OneAscent Core Plus Bond ETF (OACP) seeks to provide current income and capital preservation through a diversified portfolio of investment-grade and high-yield bonds. This core-plus fixed income strategy combines traditional government and corporate bonds with higher-yielding credit opportunities to enhance total returns while maintaining moderate risk.
How It Works
OACP employs an actively managed approach that invests across multiple bond sectors including U.S. Treasuries, investment-grade corporates, high-yield bonds, and potentially international debt securities. The fund's portfolio managers adjust duration, credit quality, and sector allocation based on market conditions and interest rate outlook.

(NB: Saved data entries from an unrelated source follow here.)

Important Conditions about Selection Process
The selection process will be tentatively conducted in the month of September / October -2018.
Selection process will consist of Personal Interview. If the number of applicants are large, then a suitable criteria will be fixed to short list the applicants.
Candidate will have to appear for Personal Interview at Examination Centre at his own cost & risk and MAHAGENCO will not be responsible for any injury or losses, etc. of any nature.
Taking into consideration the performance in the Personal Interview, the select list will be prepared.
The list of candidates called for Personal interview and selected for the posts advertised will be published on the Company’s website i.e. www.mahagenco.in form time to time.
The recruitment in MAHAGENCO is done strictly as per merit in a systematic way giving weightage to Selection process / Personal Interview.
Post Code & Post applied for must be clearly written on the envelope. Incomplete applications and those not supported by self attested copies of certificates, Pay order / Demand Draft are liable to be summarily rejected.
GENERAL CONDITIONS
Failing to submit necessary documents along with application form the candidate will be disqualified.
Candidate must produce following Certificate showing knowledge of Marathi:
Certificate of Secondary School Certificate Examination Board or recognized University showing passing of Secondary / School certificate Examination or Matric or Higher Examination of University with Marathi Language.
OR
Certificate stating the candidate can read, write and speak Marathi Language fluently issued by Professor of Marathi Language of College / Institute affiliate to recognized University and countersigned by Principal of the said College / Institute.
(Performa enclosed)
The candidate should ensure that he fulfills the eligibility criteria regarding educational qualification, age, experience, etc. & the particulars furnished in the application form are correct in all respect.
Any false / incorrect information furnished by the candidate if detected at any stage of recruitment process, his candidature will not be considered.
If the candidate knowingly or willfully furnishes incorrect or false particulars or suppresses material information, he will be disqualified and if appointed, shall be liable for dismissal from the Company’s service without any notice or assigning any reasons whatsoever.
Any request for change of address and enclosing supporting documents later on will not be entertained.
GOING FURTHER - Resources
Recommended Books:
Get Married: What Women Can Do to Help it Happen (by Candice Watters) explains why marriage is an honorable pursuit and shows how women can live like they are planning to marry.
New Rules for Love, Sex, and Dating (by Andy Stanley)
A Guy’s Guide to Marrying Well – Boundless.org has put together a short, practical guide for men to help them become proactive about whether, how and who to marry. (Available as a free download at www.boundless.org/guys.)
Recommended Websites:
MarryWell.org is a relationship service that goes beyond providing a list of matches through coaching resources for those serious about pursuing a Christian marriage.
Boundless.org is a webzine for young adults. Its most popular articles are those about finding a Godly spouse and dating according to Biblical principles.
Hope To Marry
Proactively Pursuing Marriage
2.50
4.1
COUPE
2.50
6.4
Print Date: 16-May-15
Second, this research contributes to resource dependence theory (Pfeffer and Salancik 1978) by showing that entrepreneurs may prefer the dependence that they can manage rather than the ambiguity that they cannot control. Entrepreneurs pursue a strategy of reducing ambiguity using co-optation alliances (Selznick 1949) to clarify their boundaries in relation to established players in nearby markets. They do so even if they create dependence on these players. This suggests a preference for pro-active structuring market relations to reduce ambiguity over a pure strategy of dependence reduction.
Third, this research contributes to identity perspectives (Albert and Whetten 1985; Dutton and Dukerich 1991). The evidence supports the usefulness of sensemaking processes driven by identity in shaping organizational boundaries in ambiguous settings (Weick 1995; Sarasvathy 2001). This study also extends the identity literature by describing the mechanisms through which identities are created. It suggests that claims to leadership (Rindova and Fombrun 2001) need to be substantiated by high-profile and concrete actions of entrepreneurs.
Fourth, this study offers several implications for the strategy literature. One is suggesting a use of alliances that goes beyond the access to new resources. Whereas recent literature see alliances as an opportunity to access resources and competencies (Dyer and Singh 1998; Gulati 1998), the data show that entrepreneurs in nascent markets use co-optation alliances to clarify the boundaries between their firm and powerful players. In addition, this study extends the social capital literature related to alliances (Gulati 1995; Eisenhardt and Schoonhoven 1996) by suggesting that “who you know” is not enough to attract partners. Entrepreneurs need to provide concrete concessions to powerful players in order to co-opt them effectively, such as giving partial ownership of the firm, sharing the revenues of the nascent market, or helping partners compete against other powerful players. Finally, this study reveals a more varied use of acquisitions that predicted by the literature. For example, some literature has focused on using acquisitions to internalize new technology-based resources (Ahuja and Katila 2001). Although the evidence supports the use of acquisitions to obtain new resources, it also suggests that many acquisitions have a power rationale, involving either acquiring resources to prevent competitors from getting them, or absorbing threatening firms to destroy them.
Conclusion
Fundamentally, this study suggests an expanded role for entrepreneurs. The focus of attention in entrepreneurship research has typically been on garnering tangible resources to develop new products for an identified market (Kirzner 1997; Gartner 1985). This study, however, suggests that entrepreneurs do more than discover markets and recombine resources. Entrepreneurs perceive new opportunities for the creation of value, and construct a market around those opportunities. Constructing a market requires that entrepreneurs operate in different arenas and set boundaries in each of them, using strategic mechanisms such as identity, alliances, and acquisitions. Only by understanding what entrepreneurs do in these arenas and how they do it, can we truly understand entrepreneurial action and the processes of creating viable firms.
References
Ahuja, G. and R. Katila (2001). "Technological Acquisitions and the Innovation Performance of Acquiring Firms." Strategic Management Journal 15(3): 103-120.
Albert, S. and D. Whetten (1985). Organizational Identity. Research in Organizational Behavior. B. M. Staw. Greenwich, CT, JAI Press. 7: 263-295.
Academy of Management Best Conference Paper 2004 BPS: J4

Holdings typically range from 50-150 individual bonds with duration management between 3-7 years to balance income generation with interest rate sensitivity.
Key Features
- Zero expense ratio provides significant cost advantage over typical core-plus bond funds charging 0.50-0.80% annually
- Active management allows tactical shifts between bond sectors during changing credit cycles and interest rate environments
- 3.70% dividend yield offers attractive income generation in current low-rate environment with quarterly distributions
Risks
- This ETF can lose value when interest rates rise, as bond prices move inversely to rates, potentially causing 5-10% declines during rate hiking cycles
- Credit risk exposure through high-yield bonds could result in losses during economic downturns when corporate defaults increase significantly
- Active management risk means fund performance may lag passive bond index ETFs if manager decisions prove incorrect or poorly timed
Who Should Own This
Best suited for conservative to moderate investors with 2-5 year time horizons seeking steady income and capital preservation. Low to medium risk tolerance required due to interest rate and credit sensitivity. Works as core bond allocation (20-40% of portfolio) for retirees or income-focused investors wanting enhanced yield over Treasury-only strategies.